Angie Tribeca, que agradável surpresa, ou não fosse esta uma comédia criada por Nancy e Steve Carell. Série da TBS, estreou no dia 17, com uma maratona de 25 horas, entre episódios e a possibilidade de falar com os atores e criadores da série, em direto no estúdio.

Tribeca conta a história de uma polícia veterana de Los Angeles que gosta de trabalhar sozinha, no entanto, neste primeiro episódio, é forçada a aceitar um novo colega de trabalho, que passará a ser o seu parceiro. Rapidamente são destacados para investigar um crime de chantagem, sendo a vítima o mayor. Vêem-se envolvidos numa investigação à séria, onde Tribeca tem que trabalhar infiltrada. Como qualquer série policial que se preze, esta tem também um laboratório, um tanto ou quanto peculiar, tendo em conta os cientistas e o seu método de trabalho.

Uma sátira às habituais séries de polícias, uma série que pensa “fora da caixa” e tem um estilo próprio a que normalmente não estamos habituados (pelo menos desde há algum tempo).

Muito ao estilo dos filmes e séries protagonizados por Leslie Nielsen, o exagerar da piada, sem a tornar corriqueira. Desde Tribeca destruir a sua própria casa num treino matinal e quando sai para trabalhar tem à sua porta homens prontos a repor tudo o que partiu; ao seu colega de trabalho a lutar com outro homem em tronco nu, enquanto no primeiro plano a protagonista interroga uma possível suspeita; ou ainda um presidente de câmara com tatuagens tão grotescas quanto engraçadas; ou mortos que afinal estão vivos. Enfim, uma paródia hilariante!
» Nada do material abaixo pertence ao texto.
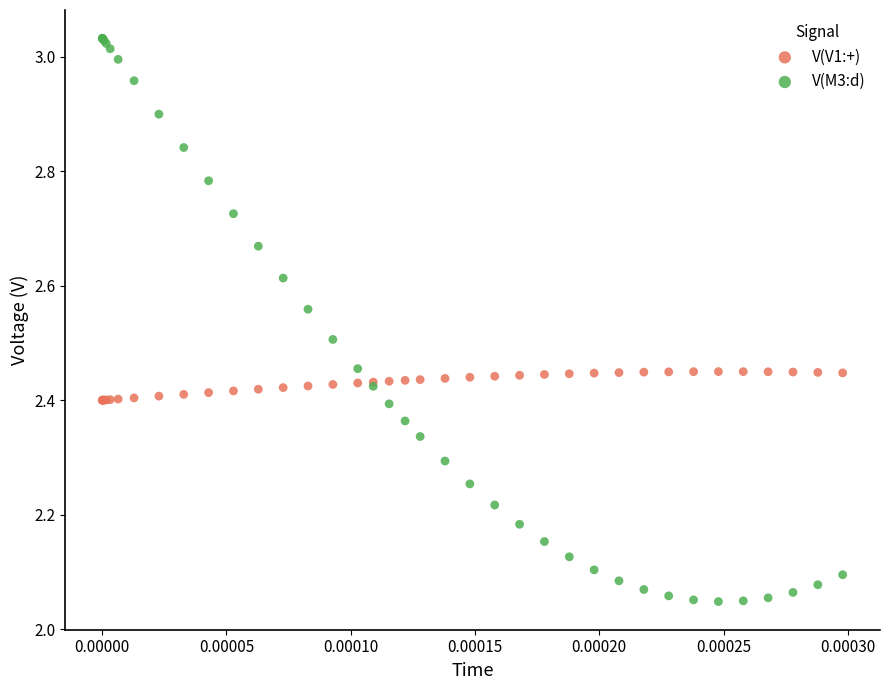

Which series contains the lowest Y value?

V(M3:d)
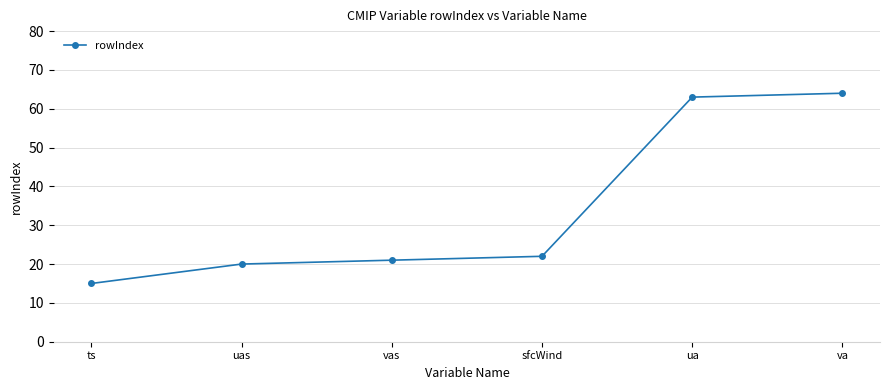

Which category has the lowest value across all series?

ts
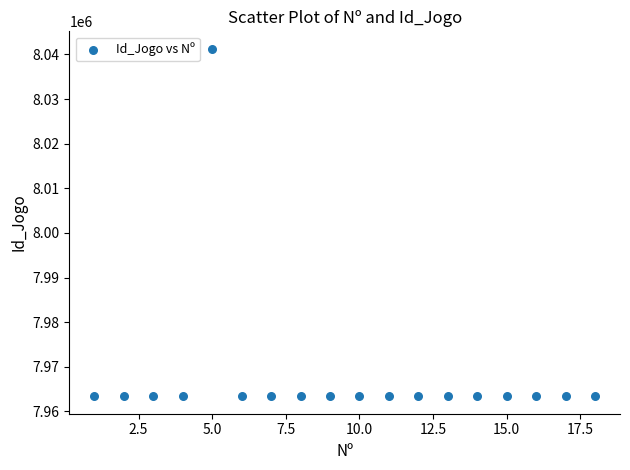

What is the range of Y values (max minus min)?

77910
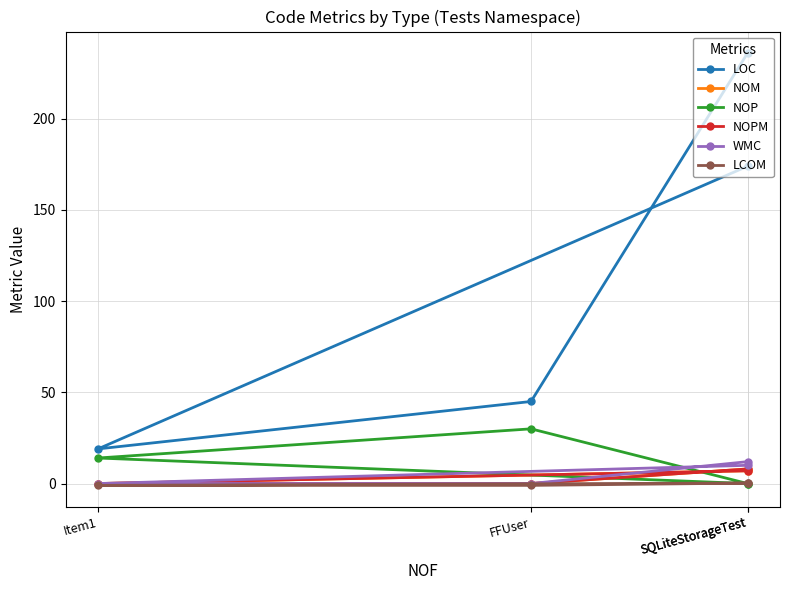

True or false: NOM has more than 0 interior local peaks.

False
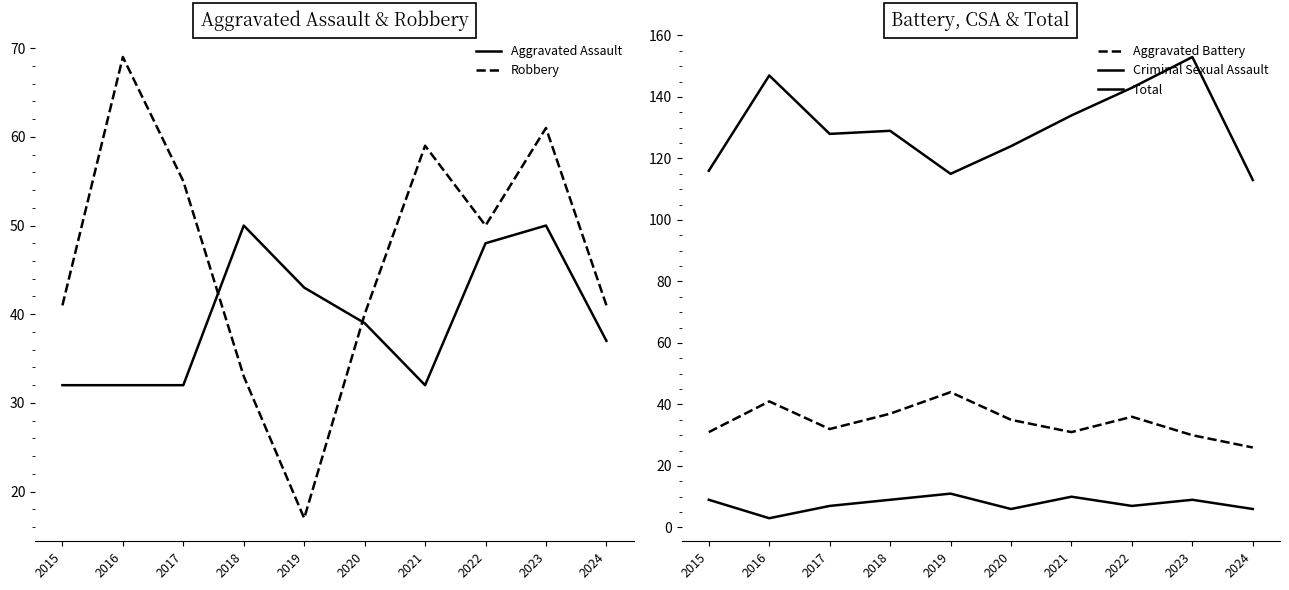

Which has a higher value, 2015 or 2018?

2018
Num telefonema em direto com Rashida Jones (Angie Tribeca), no dia da estreia, a lenda da comédia Carol Burnett apelida a série de “Good stupid”, e é de facto estupidamente boa.
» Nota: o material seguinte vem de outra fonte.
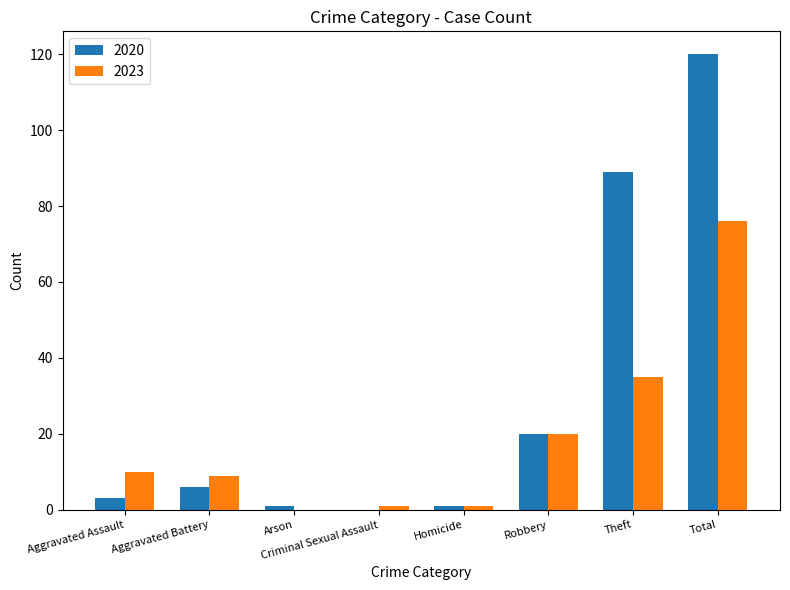

At which category is the sum across all series the highest?

Total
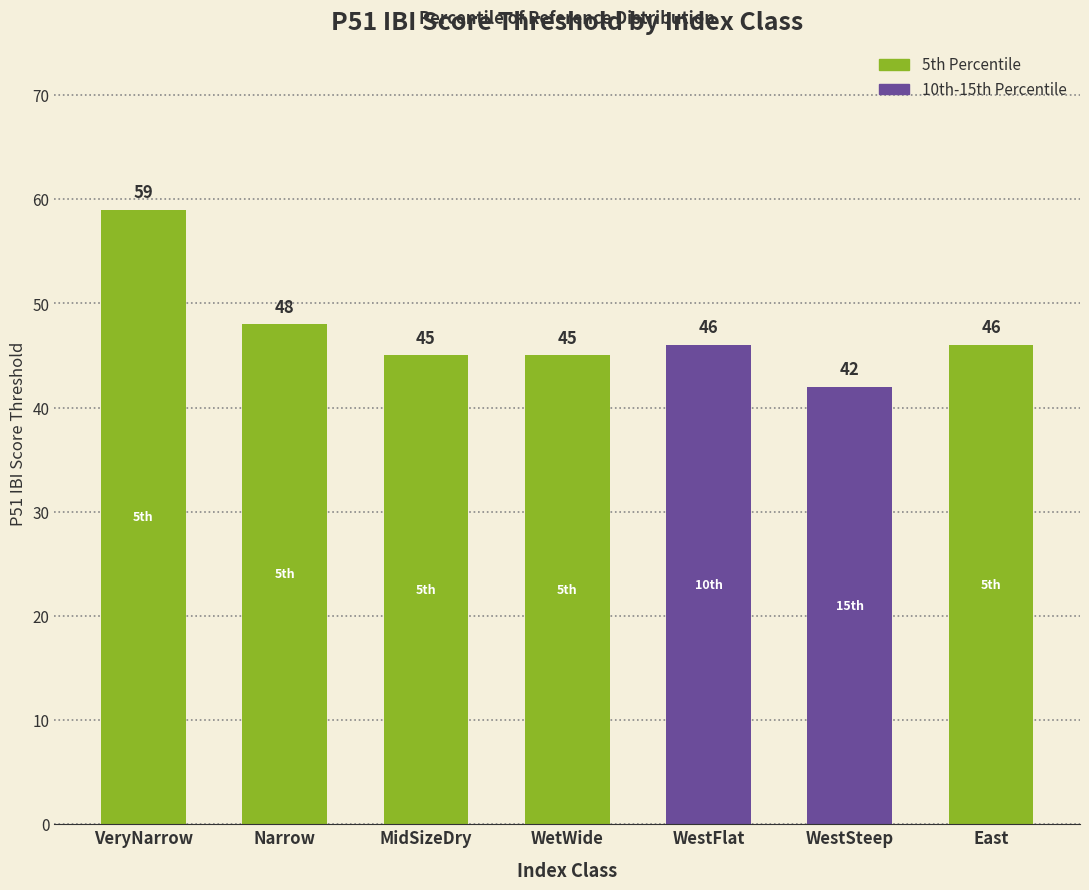

At which label does the data first exceed 46?

VeryNarrow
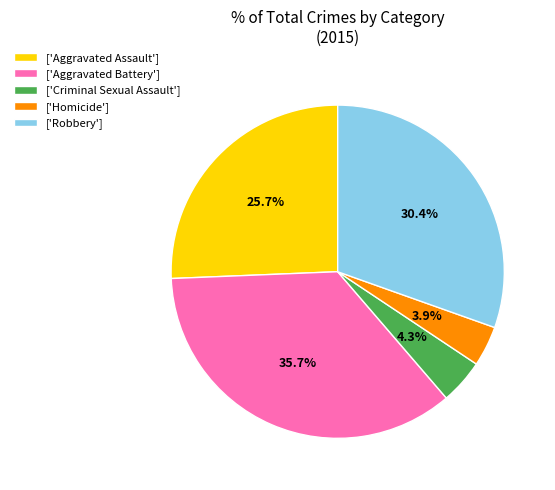

What percentage is NOT represented by ['Criminal Sexual Assault']?

95.7%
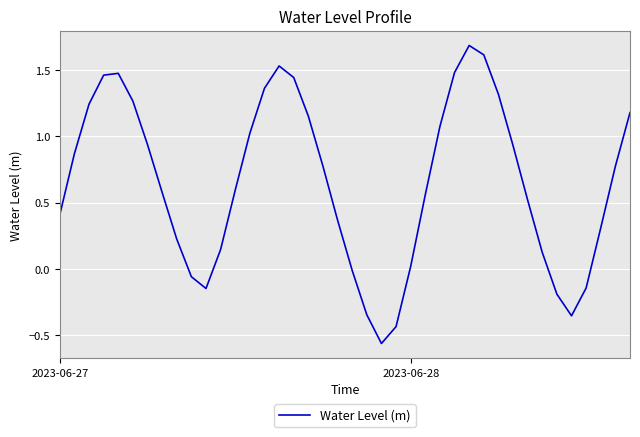

What is the greatest value displayed?

1.7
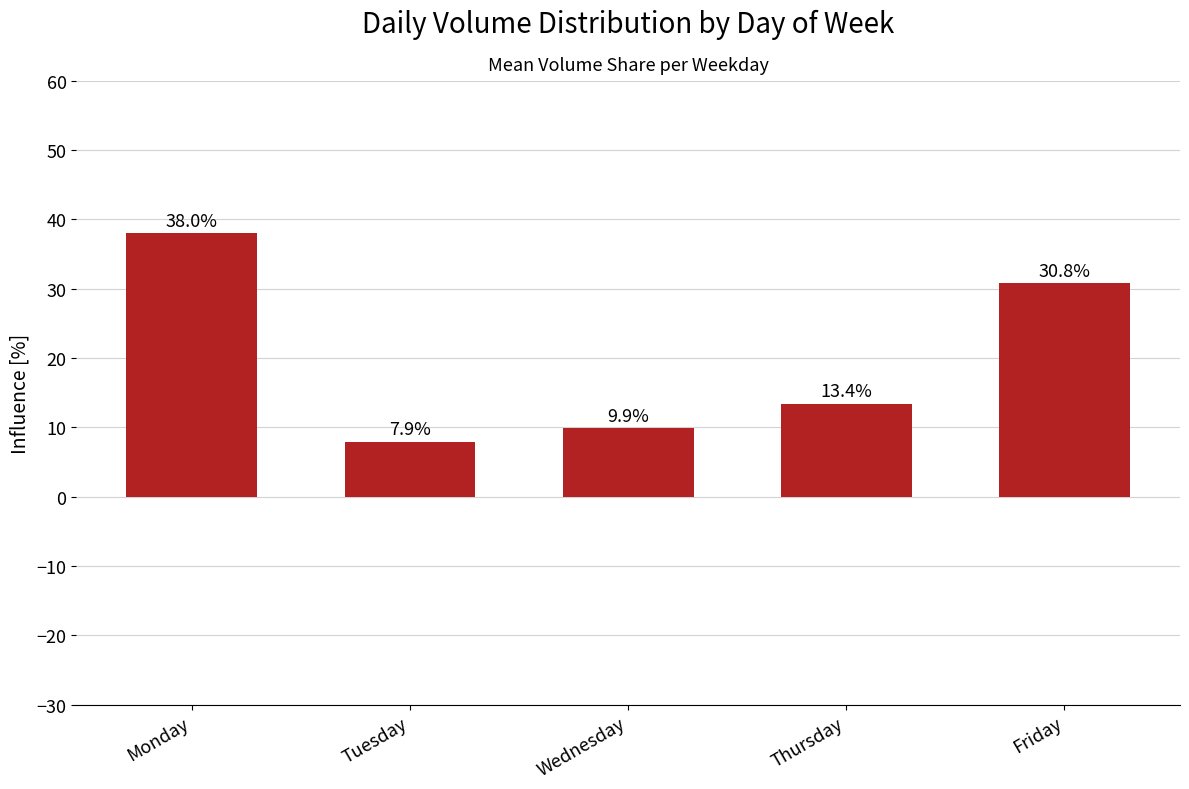

Is it true that the value at Wednesday is 9.9?

True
Aconselho vivamente esta nova série, de descomplicada a absolutamente genial, deixa-nos completamente bem-dispostos com a simplicidade da trama; com interpretações brilhantes de grandes actores, como Rashida Jones, Hayes MacArthur, Jere Burns ou Alfred Molina, dignas de serem vistas.

Agora com licença, que vou ver os restantes episódios.